Innovation is beyond any other concern for organisations to survive in an uncertain and volatile environment. This study has proposed a patent landscape analysis to generate ideas for TOA which are likely to have more novelty and value than others. The contribution and potential utilities of this study are three-fold. First of all, from a theoretical perspective, this study contributes to the research area by developing an engineering-centric approach to idea generation for TOA. An integration of technology landscapes constructed from patents and machine learning techniques make this possible to identify ideas for TOA and measure their novelty and value. It is expected that the proposed approach can facilitate idea generation and serve as a starting point for developing more general models. Second, from a methodological perspective, this study is not limited to the application of the LOF and naïve Bayes models to TOA, as here we emphasised the systematic process of our approach in terms of inputs, throughputs, and outputs. Moreover, the LOF has been modified to consider the characteristics of the patent landscape for TOA, i.e., a large scale vector space model comprising ternary vectors and having a few spot positions with many patents. Although this study focused on TOA, the proposed approach could be employed in various research areas including weak signal detection and new product/service development. Finally, from a practical standpoint, our approach guides organisations towards setting up effective search strategies for new technology development. Especially with regard to TOA, the proposed method and the software system enable a wide-ranging search for ideas and the quick analysis of the novelty and value of ideas, thereby supporting decision making within acceptable limits of time and cost.

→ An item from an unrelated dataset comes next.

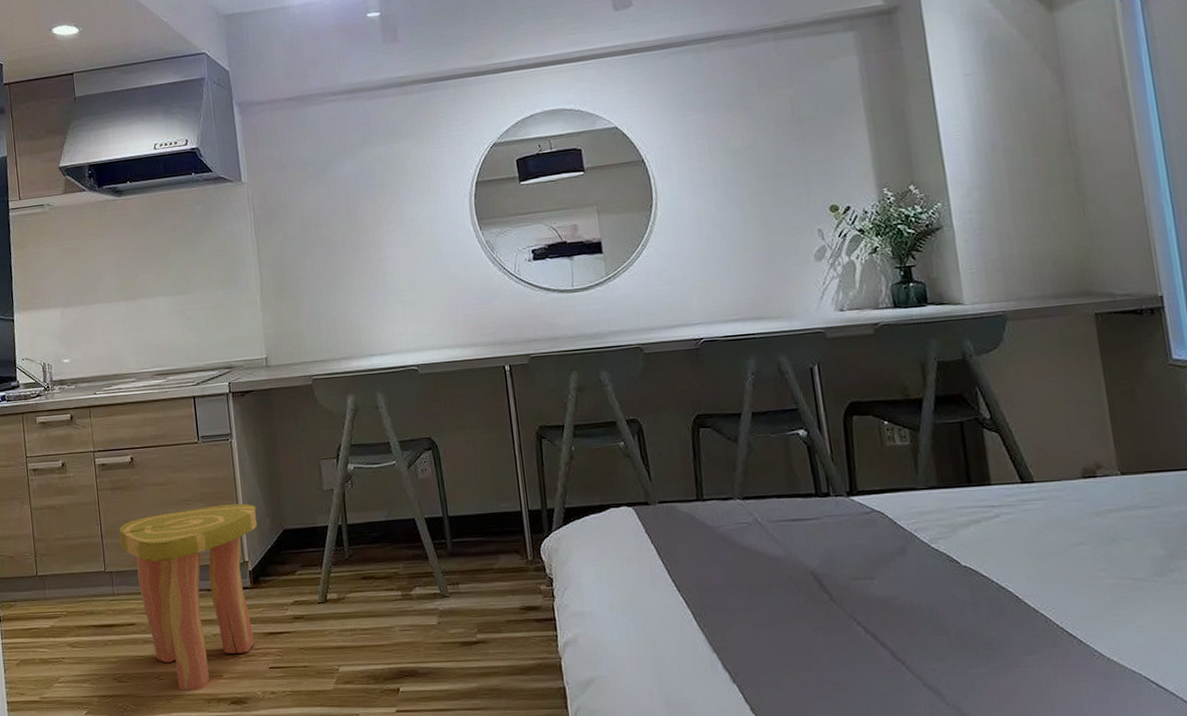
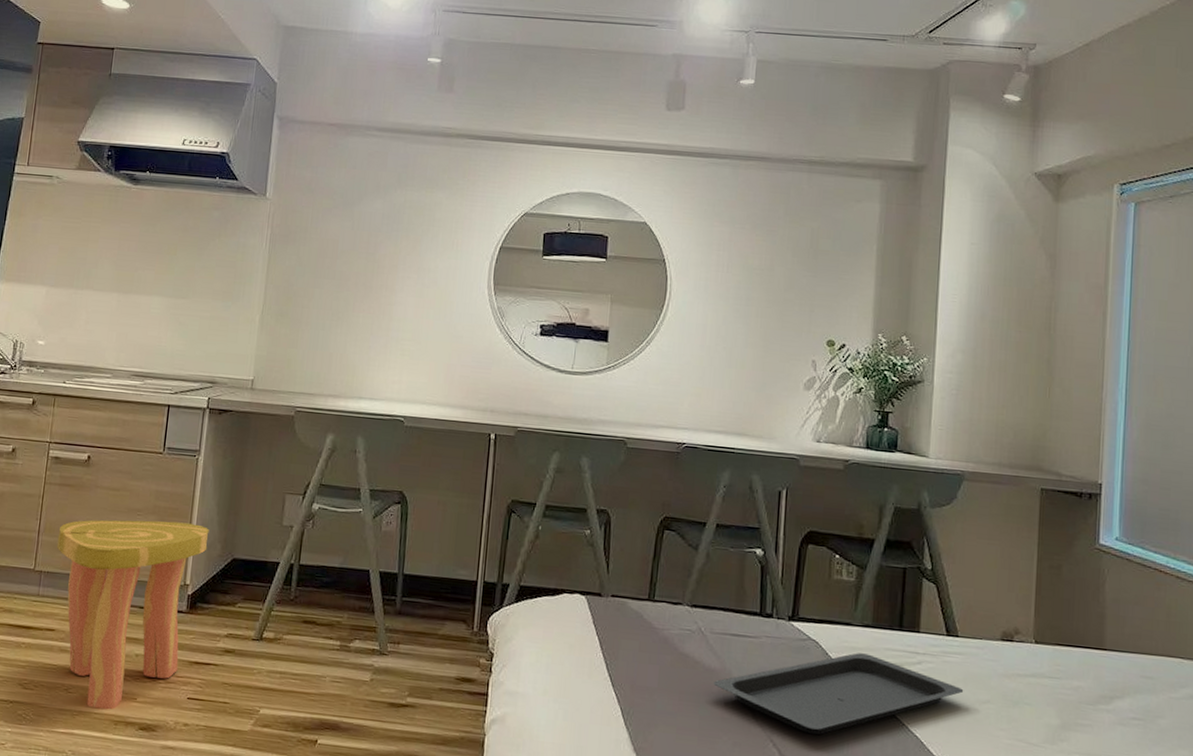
serving tray: none [782,516,1052,607] -> present [714,653,964,735]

However, this study is subject to certain limitations, which should be complemented by future research. First, although naïve Bayes models provide the probability distribution of the value of ideas and alleviate the complexity and dimensionality problems of the landscape, the proposed approach cannot measure the value of an idea when the idea includes a new technological component (i.e., new combinations of technological components with at least one new technological component). That is, breakthrough ideas cannot be easily identified by the proposed approach. In this respect, the proposed approach will be more powerful if carefully integrated with other methods such as emerging clusters models (Breitzman and Thomas 2015) and other machine learning approaches using multiple patent indicators (Lee et al. 2018; Woo et al. 2018). Second, many issues remain as to how to improve the performance of the proposed approach. Other indicators (e.g., patent families and backward citations) and more advanced methods (e.g., support vector machines and deep learning techniques) could be helpful in finding novel and valuable ideas. Moreover, the integrated use of patent text data and classification information could be helpful in identifying the content of a patent and characterising the technological configuration of the patent. Third, the proposed approach cannot consider non-technological factors affecting technology development and commercialisation. The proposed approach needs to be elaborated further by employing other types of databases such as patent-product databases (Kim et al. 2017), futuristic databases (Kim and Lee 2017), and 10-K product databases (Hoberg and Phillips 2010). Fourth, this study focused on the patent landscape with N = 3 and K = 0, although the proposed method is not limited to this level and can allow for more complex analyses. Finally, this study conducted a single case study on pharmaceutical technology. Further testing on diverse technologies is essential to confirm the feasibility and validity of the proposed approach. Nevertheless, the systematic processes and quantitative outcomes of our approach offer a substantial contribution to both current research and future practice.